**TASK ITEM**: Rewrite the lines from the line with "### 🔮 **3. Prévisions Dynamiques**" through the end of the lines, swapping "cashflow" for "trésorerie" and keeping everything else unchanged.

Dataset entries
——————————

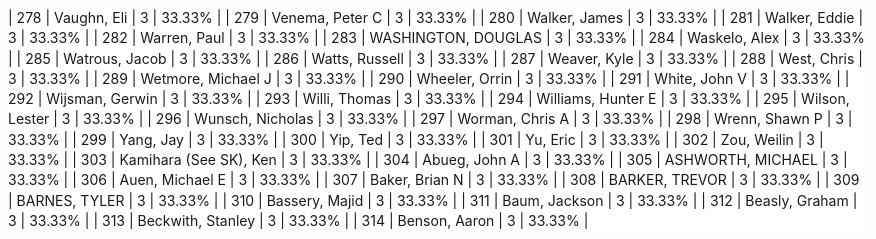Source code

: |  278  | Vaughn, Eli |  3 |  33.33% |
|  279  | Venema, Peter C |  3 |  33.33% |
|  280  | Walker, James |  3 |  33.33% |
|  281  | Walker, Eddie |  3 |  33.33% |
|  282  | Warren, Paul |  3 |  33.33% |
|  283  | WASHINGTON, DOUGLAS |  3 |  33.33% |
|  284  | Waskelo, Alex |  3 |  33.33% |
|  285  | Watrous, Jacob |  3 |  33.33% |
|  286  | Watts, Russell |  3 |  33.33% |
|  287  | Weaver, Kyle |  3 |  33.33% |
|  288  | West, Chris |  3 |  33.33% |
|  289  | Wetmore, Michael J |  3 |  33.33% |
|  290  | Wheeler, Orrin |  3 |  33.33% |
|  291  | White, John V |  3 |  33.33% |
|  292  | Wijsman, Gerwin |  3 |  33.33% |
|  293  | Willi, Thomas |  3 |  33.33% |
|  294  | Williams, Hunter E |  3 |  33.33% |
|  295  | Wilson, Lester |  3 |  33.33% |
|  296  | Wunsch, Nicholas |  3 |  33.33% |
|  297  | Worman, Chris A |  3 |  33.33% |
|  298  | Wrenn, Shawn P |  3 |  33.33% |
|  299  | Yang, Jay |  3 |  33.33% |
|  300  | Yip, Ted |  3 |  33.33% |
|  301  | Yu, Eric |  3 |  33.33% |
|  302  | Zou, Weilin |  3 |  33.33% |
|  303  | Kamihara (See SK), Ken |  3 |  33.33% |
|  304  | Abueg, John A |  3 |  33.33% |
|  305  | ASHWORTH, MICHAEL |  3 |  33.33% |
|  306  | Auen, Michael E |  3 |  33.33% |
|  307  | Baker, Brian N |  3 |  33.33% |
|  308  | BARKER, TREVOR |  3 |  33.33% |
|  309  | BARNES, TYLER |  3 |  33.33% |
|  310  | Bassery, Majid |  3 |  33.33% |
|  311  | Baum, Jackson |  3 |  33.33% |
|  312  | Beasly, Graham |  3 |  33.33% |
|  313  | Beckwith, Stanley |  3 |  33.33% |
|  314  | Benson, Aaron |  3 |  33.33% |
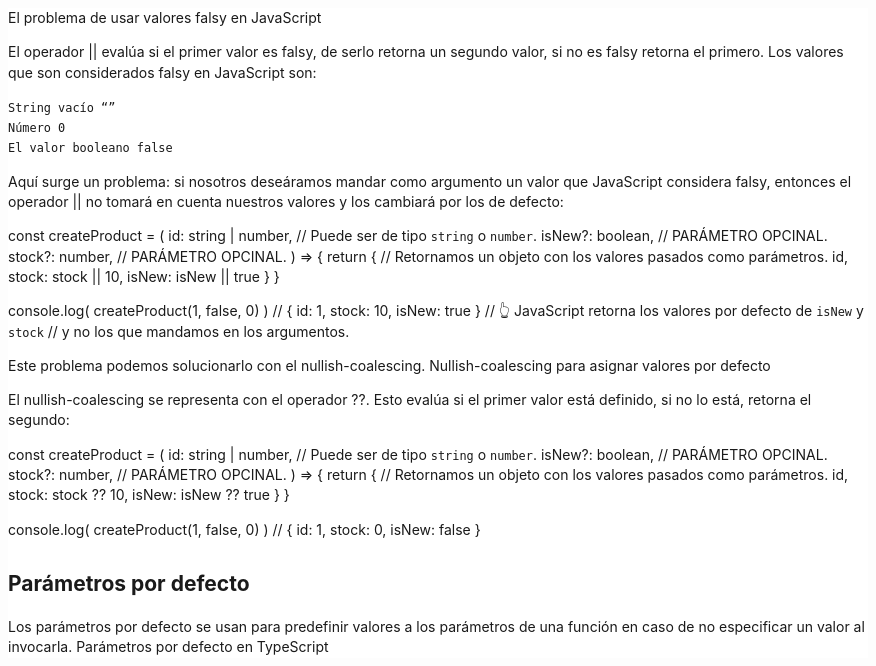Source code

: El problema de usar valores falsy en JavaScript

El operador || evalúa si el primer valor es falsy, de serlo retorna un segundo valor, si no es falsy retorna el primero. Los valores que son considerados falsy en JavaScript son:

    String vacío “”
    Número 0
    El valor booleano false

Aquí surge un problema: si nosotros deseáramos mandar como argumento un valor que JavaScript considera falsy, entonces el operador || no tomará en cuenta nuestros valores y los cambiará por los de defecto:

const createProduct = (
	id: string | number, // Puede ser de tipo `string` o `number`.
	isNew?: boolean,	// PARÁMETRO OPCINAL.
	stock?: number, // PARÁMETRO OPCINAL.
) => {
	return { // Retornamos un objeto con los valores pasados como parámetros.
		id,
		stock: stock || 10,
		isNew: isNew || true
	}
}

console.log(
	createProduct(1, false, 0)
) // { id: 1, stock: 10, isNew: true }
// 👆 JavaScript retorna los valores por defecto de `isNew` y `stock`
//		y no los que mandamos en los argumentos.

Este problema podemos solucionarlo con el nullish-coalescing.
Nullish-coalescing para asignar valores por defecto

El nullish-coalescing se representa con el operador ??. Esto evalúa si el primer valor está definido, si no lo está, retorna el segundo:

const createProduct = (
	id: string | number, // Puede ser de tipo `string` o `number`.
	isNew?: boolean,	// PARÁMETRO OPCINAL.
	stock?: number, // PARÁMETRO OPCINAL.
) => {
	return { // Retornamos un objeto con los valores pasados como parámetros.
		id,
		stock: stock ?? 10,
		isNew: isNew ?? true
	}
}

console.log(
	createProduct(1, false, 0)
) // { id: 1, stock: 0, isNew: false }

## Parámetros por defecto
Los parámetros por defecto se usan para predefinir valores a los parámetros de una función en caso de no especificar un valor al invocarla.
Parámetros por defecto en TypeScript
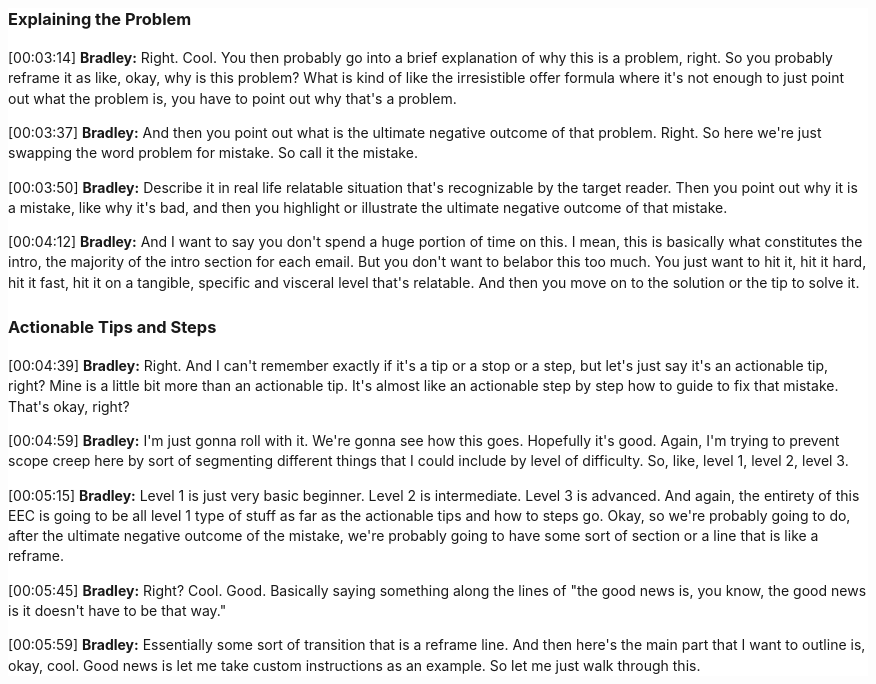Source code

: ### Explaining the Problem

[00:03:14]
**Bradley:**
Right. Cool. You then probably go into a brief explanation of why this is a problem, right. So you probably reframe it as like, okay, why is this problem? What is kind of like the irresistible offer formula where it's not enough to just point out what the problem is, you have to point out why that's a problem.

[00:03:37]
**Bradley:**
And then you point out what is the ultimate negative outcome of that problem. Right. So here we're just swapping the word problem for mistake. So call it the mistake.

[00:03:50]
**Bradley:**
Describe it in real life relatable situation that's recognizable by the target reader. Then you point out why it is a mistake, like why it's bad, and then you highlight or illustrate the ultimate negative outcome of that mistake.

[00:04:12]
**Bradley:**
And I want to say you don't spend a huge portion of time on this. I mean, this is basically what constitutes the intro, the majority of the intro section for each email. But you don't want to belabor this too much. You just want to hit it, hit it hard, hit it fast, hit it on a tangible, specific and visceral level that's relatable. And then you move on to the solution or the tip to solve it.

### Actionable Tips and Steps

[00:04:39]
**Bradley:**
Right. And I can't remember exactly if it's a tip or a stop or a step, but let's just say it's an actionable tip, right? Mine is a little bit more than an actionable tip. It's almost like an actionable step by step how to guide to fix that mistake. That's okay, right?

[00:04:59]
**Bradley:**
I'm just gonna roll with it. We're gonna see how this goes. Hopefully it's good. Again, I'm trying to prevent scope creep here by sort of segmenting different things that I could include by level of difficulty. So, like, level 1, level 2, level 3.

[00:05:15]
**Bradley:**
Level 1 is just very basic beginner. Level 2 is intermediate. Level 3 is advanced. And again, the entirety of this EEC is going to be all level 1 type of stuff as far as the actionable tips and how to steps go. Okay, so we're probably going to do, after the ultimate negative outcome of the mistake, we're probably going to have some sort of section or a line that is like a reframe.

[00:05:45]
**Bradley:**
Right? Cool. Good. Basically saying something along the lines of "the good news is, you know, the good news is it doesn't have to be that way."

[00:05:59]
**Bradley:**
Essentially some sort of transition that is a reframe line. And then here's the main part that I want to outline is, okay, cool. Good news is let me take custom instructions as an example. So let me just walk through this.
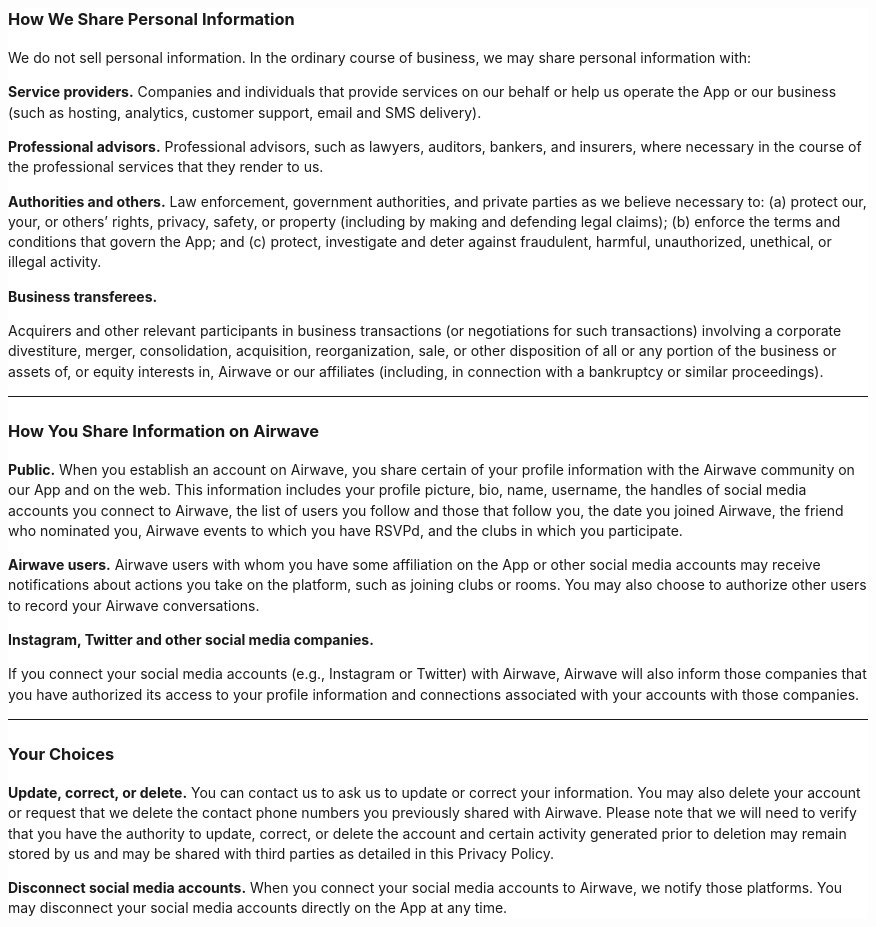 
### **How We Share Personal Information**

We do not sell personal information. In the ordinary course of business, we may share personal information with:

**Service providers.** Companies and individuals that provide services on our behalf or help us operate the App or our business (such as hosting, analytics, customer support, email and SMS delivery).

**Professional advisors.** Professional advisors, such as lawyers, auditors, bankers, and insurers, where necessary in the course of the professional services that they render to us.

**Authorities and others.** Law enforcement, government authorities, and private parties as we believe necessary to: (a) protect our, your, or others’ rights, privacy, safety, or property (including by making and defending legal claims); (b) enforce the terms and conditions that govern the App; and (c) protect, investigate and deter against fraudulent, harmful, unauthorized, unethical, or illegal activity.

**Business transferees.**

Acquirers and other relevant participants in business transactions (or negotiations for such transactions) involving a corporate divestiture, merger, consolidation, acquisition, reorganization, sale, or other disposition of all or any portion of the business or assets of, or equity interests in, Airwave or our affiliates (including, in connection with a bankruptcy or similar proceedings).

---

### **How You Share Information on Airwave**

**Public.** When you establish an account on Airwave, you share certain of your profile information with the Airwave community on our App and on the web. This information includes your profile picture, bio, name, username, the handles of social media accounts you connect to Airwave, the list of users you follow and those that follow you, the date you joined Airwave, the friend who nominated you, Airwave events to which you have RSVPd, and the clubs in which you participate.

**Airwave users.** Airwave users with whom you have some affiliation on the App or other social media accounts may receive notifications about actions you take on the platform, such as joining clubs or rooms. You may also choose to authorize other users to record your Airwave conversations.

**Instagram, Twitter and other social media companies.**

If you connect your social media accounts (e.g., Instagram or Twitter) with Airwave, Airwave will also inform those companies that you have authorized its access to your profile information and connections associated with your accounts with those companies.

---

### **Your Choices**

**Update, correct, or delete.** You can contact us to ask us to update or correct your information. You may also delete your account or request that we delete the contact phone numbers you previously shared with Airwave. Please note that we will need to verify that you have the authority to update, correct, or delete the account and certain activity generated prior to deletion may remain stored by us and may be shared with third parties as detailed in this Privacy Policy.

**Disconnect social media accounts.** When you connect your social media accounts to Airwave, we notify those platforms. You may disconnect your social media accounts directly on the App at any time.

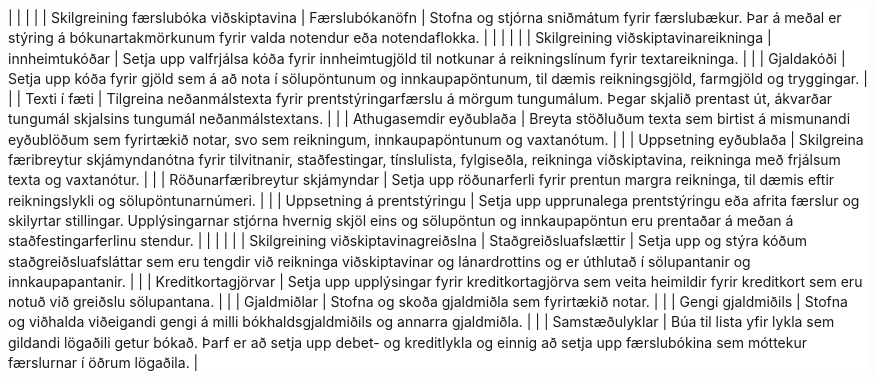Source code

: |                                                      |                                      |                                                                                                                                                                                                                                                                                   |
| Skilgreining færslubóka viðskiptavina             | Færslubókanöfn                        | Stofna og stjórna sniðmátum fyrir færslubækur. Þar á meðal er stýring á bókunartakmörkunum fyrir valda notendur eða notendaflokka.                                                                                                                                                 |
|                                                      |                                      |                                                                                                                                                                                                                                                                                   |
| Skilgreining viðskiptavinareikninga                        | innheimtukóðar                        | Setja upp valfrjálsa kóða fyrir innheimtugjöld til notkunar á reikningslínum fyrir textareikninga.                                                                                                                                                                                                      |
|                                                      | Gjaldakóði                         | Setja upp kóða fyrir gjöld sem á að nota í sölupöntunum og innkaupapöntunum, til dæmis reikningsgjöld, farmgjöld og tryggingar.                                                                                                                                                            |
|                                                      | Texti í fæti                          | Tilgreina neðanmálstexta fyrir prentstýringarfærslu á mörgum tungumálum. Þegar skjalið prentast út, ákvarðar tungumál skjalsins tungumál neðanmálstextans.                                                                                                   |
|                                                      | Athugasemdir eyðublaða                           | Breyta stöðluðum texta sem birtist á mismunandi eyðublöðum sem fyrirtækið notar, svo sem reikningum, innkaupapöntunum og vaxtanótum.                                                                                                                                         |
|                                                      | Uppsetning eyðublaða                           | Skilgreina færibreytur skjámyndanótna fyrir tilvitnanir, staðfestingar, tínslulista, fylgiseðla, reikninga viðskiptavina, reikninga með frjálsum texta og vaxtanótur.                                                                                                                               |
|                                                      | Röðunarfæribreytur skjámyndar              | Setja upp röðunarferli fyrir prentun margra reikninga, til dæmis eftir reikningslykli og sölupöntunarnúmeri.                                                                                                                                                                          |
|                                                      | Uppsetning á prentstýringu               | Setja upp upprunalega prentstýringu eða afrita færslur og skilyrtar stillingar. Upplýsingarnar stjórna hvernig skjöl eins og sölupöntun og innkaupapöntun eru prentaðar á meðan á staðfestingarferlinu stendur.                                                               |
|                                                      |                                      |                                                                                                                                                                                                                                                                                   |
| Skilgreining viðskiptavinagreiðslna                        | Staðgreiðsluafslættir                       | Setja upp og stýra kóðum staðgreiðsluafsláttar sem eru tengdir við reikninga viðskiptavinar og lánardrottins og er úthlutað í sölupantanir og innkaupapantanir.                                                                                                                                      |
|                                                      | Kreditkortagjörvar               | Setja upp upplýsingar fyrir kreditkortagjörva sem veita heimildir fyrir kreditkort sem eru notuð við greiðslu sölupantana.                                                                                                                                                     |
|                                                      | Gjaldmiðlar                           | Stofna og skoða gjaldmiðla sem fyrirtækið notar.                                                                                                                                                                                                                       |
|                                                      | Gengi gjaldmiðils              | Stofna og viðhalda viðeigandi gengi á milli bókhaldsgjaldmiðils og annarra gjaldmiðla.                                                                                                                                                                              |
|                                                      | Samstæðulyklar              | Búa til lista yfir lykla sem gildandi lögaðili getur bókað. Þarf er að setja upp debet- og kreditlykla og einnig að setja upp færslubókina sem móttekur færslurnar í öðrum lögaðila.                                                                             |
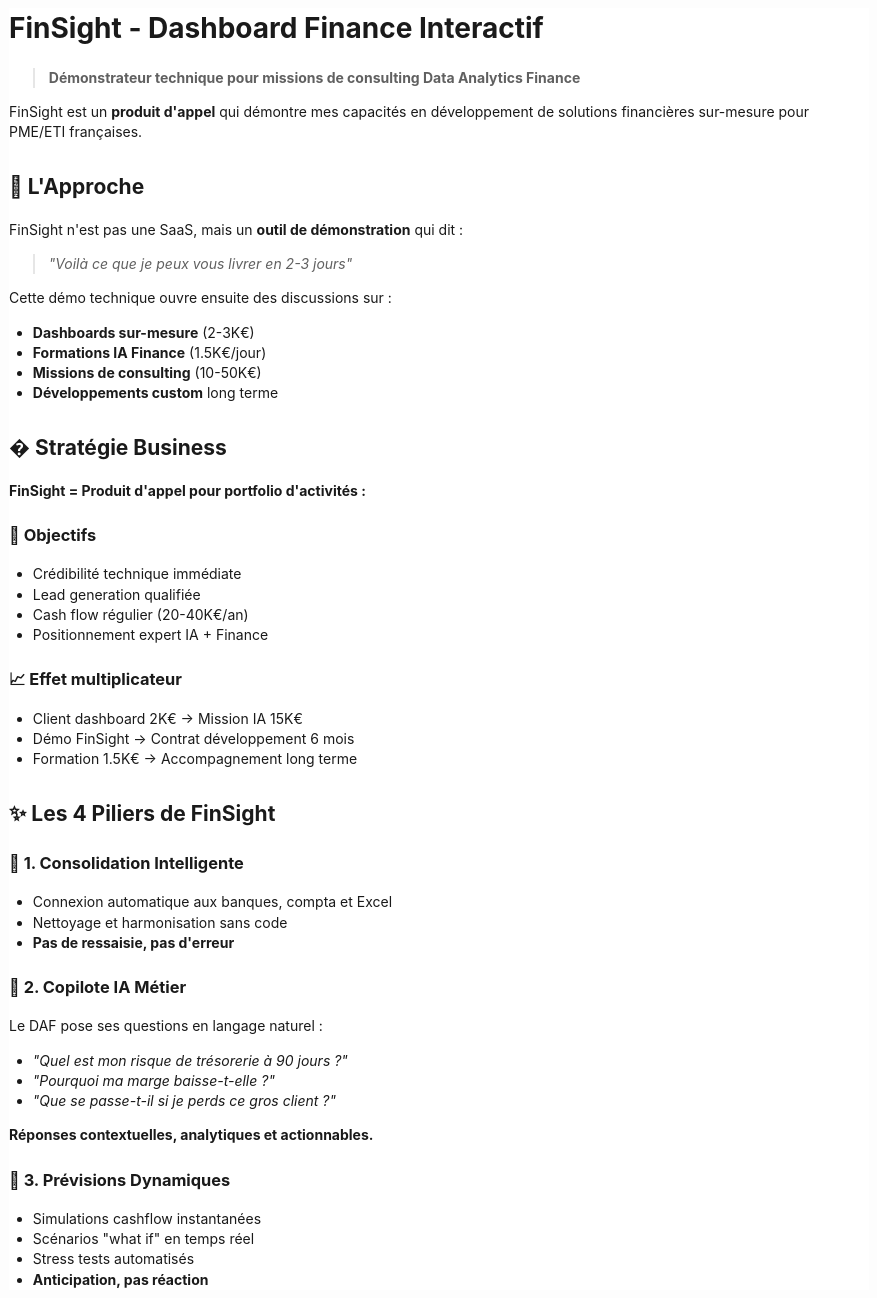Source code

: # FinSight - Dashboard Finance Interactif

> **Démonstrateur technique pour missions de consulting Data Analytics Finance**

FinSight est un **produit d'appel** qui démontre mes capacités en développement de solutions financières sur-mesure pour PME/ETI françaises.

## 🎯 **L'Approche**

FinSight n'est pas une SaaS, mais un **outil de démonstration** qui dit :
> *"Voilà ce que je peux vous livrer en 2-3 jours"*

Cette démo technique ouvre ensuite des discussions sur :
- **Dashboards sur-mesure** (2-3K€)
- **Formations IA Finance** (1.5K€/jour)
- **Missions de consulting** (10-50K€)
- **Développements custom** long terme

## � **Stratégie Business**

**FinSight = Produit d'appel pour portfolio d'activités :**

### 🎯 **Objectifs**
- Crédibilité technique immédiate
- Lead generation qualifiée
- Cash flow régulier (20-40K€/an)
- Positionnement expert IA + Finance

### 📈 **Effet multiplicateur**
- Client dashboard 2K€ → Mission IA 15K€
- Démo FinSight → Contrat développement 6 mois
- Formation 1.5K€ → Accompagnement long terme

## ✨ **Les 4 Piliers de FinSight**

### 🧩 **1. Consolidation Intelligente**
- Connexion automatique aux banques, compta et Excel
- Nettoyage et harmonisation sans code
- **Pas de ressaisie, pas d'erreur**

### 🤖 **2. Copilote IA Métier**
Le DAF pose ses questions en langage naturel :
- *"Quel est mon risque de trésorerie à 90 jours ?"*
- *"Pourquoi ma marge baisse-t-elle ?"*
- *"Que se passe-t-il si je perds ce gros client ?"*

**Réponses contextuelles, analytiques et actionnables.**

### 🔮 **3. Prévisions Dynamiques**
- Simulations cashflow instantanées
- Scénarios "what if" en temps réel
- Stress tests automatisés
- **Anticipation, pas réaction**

——————————

**RESPONSE**:
### 🔮 **3. Prévisions Dynamiques**
- Simulations trésorerie instantanées
- Scénarios "what if" en temps réel
- Stress tests automatisés
- **Anticipation, pas réaction**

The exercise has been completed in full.